#### What you have to do
An exact copy of every record is the expected answer.
***
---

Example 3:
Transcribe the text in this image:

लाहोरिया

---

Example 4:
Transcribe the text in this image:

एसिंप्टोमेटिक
***
#### Response area
---

Example 3:
Transcribe the text in this image:

लाहोरिया

---

Example 4:
Transcribe the text in this image:

एसिंप्टोमेटिक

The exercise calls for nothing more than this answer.